* **EXTRACT TO READ**
-=-=-

The two surviving children achieved fame. The daughter Maria Anna was called "Nannerl" as a child. She was a talented musician who performed with her brother on tour, but whose later life was very limited in its experiences and possibilities. The son, Wolfgang Amadeus, born 27 January 1756, achieved distinction first as a child prodigy, later as one of the most celebrated of all composers.

Family life

Assessing the evidence of the surviving letters, Abert writes of Anna Maria's role as spouse: "she understood her husband's phlegmatic and painfully conscientious nature and did all she could to spare him the numerous troubles and worries that stemmed from it, a task that cannot have been easy, given his perpetual mistrust, and there is no doubt that she will have drawn a veil over many an unpleasant incident not merely out of prudence, but also from fear. She was utterly devoted to him and willingly submitted to the strict regime to which he inevitably and unquestioningly subjected her." Concerning Anna Maria as a mother, he says, "It was a pure and healthy spirit that reigned in the Mozart household... and Anna Maria must take much of the credit for this. Above all, she was a true mother to her children, who invariably sought refuge with her when their father's strict hand weighed unduly heavily upon them. Wolfgang loved and admired her to distraction." The letters record that Anna Maria participated with zest in the family's tendency toward scatological humor, a tendency seen more strongly in Wolfgang.

-=-=-

* **DATA RECORDS**
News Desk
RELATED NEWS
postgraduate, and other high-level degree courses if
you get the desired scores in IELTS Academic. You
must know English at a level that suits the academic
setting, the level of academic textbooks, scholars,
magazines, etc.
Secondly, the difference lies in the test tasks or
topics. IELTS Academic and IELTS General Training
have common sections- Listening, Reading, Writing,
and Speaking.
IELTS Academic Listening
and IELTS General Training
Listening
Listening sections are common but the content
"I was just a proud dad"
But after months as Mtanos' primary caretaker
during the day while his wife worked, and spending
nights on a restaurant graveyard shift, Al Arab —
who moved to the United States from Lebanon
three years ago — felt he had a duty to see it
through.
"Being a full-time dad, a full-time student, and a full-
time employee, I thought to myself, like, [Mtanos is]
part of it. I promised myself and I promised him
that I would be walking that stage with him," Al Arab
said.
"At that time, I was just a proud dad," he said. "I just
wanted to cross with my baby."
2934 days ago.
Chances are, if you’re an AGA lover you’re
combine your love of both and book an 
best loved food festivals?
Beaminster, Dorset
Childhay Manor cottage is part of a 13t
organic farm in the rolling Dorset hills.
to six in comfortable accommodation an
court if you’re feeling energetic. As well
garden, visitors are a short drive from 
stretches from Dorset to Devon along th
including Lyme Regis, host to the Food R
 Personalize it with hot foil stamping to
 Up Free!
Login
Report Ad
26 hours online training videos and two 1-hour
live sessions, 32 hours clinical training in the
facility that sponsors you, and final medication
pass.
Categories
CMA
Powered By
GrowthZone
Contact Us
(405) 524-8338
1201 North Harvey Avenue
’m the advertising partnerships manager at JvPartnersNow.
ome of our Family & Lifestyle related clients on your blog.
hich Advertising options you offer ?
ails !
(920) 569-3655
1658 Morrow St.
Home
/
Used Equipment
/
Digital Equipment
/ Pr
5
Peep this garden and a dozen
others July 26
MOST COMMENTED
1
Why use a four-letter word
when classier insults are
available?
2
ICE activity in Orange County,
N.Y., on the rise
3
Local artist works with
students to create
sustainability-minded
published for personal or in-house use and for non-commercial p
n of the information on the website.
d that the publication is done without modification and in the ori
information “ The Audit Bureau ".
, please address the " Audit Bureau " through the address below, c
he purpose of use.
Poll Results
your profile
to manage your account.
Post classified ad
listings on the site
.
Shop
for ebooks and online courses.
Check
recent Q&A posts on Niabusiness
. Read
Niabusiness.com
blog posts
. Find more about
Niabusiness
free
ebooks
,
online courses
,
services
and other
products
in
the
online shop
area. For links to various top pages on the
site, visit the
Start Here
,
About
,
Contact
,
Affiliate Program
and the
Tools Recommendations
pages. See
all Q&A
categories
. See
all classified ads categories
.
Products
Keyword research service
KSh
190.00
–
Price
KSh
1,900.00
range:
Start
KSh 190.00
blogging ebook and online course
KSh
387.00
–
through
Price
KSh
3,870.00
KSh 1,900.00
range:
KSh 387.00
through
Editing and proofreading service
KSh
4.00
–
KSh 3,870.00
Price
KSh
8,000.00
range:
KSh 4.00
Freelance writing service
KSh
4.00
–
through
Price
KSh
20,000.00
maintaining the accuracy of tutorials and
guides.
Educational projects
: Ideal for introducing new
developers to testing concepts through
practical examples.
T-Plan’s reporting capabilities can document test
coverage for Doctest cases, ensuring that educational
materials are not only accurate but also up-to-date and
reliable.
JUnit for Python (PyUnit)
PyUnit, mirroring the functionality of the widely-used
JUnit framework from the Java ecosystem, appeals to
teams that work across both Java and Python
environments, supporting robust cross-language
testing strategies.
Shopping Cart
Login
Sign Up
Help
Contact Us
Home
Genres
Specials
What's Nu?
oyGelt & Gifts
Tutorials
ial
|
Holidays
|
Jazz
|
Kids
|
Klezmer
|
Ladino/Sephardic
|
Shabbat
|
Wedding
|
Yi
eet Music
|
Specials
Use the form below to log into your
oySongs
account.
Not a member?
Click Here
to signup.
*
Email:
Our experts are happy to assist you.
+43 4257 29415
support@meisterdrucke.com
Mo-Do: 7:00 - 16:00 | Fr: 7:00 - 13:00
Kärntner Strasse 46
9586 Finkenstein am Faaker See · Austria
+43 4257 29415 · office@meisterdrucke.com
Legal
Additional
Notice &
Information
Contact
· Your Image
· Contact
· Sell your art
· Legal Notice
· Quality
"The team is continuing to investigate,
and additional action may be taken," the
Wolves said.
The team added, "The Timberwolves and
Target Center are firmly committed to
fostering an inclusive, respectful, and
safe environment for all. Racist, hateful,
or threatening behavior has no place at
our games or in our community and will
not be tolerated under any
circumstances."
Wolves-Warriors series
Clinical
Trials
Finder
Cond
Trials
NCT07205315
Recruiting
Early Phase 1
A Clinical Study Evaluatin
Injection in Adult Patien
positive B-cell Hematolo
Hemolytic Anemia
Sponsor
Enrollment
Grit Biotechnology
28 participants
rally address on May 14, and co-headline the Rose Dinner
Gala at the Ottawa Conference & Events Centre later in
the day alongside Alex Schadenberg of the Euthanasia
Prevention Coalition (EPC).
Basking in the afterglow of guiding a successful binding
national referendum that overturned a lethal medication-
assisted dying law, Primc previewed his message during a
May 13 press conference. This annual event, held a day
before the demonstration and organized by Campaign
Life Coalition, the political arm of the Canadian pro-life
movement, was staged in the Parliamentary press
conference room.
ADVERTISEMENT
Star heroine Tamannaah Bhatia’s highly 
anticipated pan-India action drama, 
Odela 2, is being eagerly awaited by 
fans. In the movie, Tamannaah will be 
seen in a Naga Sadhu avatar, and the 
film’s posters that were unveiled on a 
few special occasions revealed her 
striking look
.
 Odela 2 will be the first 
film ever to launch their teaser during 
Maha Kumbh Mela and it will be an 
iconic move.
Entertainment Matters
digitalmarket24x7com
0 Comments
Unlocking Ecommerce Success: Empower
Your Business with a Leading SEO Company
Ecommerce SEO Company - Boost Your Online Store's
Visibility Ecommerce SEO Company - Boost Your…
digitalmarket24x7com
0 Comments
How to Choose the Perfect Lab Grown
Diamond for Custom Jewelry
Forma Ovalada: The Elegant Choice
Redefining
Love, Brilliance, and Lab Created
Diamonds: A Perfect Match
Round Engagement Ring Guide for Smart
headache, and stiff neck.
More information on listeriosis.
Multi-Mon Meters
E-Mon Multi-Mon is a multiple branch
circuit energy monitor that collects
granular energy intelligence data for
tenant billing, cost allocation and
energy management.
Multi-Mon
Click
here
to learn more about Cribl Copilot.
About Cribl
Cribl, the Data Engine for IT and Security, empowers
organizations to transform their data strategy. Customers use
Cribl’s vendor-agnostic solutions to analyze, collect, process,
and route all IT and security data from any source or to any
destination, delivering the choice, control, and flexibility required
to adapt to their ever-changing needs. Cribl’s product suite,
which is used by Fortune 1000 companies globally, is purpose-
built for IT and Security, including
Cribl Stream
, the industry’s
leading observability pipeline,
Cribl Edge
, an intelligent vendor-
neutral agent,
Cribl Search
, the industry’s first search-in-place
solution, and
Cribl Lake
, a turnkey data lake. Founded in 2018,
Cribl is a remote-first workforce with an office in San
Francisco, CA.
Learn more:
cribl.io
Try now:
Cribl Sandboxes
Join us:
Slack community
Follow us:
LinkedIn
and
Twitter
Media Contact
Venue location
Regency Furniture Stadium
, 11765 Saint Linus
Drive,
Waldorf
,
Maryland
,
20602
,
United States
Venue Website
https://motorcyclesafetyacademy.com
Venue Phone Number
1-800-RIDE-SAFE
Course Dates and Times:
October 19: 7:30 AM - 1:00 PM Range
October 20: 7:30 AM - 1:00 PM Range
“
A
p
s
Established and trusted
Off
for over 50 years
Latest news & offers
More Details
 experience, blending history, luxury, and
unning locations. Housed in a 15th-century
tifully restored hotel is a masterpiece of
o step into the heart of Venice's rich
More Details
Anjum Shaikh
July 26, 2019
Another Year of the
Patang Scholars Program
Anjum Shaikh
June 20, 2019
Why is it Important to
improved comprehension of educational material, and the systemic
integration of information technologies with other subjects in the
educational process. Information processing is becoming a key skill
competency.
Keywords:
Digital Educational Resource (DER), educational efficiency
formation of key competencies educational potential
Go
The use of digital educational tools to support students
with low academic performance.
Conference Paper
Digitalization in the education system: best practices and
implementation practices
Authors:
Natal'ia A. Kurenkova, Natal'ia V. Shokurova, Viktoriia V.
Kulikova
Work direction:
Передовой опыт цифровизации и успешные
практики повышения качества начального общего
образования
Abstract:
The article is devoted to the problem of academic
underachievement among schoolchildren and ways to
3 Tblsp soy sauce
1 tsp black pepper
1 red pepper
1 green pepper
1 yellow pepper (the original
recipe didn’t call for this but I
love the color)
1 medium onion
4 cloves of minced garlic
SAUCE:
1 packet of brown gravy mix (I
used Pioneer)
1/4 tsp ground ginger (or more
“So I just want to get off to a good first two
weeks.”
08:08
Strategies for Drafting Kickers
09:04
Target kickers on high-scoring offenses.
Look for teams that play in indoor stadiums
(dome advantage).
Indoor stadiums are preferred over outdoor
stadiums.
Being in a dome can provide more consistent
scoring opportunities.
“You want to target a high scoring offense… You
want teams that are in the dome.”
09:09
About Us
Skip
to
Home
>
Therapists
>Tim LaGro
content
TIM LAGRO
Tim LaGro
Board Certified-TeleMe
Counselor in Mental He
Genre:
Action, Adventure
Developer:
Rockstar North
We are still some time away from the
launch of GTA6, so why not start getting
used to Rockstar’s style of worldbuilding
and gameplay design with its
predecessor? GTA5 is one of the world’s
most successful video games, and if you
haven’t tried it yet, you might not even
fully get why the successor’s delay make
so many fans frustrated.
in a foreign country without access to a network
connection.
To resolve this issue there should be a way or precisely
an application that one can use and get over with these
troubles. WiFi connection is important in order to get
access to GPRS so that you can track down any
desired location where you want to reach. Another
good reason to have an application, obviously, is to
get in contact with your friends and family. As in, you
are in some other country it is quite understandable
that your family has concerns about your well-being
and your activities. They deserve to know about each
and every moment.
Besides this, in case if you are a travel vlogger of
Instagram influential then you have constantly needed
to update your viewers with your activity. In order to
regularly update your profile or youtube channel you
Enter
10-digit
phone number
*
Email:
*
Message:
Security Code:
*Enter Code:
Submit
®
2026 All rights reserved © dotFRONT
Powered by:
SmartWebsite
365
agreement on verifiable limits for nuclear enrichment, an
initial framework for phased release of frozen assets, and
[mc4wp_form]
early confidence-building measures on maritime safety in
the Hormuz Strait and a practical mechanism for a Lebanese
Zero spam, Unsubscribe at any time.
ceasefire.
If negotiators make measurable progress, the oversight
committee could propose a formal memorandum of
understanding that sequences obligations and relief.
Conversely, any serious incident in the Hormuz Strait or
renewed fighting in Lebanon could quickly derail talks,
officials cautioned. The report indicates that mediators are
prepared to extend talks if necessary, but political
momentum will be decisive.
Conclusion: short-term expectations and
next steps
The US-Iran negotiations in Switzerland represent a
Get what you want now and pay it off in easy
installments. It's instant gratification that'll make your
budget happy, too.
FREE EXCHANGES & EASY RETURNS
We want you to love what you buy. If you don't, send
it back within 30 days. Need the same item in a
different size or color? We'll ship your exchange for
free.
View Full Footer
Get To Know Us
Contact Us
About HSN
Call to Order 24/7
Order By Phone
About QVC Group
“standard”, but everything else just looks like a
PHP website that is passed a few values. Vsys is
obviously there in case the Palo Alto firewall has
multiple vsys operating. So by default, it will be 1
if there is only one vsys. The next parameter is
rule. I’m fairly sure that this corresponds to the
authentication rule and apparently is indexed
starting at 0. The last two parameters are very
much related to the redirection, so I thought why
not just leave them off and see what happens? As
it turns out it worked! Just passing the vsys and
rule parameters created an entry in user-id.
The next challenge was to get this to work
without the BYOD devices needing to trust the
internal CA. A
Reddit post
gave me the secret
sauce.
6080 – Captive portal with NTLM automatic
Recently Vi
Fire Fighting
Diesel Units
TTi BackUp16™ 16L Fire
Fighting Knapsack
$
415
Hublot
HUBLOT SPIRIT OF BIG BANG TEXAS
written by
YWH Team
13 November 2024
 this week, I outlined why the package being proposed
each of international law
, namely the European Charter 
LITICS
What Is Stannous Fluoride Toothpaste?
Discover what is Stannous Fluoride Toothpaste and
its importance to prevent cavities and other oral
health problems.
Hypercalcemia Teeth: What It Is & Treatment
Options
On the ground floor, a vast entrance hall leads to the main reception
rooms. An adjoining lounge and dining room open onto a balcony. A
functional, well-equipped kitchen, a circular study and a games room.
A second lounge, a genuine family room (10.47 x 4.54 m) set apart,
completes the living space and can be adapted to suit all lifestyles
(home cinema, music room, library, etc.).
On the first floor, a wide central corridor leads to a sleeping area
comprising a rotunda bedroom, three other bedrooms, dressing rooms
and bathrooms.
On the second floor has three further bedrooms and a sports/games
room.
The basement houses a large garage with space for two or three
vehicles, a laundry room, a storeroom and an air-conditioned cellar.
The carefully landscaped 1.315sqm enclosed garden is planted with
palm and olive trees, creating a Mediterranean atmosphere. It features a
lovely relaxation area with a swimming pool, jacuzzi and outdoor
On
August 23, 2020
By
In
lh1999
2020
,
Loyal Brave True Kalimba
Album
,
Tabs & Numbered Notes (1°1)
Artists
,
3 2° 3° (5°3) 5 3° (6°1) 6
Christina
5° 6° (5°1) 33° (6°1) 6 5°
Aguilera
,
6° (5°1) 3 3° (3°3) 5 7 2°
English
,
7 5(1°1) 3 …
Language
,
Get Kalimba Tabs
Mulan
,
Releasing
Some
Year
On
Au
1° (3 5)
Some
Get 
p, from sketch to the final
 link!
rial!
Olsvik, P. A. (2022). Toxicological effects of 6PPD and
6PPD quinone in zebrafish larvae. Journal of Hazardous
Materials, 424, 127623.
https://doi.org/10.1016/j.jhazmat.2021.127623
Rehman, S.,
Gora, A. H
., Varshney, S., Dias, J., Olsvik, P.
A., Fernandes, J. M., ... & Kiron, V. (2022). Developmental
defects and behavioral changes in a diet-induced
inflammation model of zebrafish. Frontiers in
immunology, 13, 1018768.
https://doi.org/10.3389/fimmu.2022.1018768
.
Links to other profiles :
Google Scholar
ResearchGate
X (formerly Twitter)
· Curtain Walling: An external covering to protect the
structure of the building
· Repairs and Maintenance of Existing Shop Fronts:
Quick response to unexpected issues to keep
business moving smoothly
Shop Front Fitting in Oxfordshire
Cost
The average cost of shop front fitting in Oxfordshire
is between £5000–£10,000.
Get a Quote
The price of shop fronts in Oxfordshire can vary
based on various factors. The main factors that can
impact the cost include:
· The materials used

-=-=-

* **TASK TO COMPLETE**
Continue the passage on the Mozart family's home life, picking up after its last sentence.

* **TASK RESPONSE**
Anna Maria went on the series of tours through Europe, during which the two children were exhibited as prodigies. She unwillingly remained in Salzburg with Nannerl during the tours of Italy that Wolfgang and Leopold took from 1769 to 1773. In 1777, Anna Maria accompanied the now-adult Wolfgang on a job-hunting tour that took him to Augsburg, Mannheim, and Paris.

Death

While in Paris, Anna Maria died on 3 July 1778 of a sudden, undiagnosed illness that lasted for 14 days. She was suffering from fever, diarrhea and headaches, had delusions, could hardly speak, and lost her hearing, "so that one had to scream". Anna Maria was buried in the cemetery of Saint-Eustache. The place where the grave once was is no longer known.
Wolfgang was deeply shocked by his mother's death. Several letters that Wolfgang wrote to his father from Paris, which are still extant, deal with this tragic event.